WHAT YOU NEED TO DO
The answer must be every line from the entries below that includes "รวมถ".

** STORED DATA follows **

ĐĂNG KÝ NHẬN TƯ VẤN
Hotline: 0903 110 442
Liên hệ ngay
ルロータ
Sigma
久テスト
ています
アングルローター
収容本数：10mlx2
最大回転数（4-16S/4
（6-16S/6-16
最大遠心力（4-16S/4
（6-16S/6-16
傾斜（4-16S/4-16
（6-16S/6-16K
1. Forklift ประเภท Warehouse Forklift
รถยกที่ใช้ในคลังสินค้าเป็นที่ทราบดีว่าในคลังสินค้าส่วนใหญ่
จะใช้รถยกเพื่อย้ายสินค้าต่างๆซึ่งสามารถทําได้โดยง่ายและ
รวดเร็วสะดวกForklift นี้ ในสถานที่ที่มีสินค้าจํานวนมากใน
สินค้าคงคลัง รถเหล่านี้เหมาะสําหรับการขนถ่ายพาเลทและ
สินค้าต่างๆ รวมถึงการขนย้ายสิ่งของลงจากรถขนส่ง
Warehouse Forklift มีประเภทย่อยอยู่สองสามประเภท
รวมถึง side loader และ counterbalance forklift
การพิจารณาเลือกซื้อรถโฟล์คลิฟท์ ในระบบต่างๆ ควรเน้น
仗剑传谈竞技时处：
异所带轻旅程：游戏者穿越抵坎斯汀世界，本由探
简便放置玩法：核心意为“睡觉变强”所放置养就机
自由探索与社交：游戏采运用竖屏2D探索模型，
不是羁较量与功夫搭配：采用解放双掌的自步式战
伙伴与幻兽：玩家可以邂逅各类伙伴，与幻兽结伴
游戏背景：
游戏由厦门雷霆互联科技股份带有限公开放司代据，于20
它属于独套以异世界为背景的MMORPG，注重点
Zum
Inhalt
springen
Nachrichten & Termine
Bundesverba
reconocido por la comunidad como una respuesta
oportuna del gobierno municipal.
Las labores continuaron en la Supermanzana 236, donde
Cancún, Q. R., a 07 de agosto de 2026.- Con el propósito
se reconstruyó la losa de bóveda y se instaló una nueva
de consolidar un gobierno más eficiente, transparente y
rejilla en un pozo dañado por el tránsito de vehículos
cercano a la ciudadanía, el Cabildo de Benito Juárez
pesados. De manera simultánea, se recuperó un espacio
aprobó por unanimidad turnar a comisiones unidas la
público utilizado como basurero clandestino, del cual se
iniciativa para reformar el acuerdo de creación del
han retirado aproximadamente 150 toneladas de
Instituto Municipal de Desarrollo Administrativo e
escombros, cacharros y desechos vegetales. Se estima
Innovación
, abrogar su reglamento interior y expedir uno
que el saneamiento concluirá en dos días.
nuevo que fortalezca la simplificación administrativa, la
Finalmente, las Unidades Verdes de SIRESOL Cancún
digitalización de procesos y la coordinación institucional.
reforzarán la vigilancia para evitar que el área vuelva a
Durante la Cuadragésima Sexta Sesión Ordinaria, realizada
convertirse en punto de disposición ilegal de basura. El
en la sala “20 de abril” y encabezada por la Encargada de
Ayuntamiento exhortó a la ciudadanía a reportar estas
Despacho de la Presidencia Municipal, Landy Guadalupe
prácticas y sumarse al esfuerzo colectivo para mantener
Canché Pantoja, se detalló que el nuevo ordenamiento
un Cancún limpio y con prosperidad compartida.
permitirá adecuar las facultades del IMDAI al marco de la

** End of STORED DATA **

ANSWER SPACE
สินค้าต่างๆ รวมถึงการขนย้ายสิ่งของลงจากรถขนส่ง
รวมถึง side loader และ counterbalance forklift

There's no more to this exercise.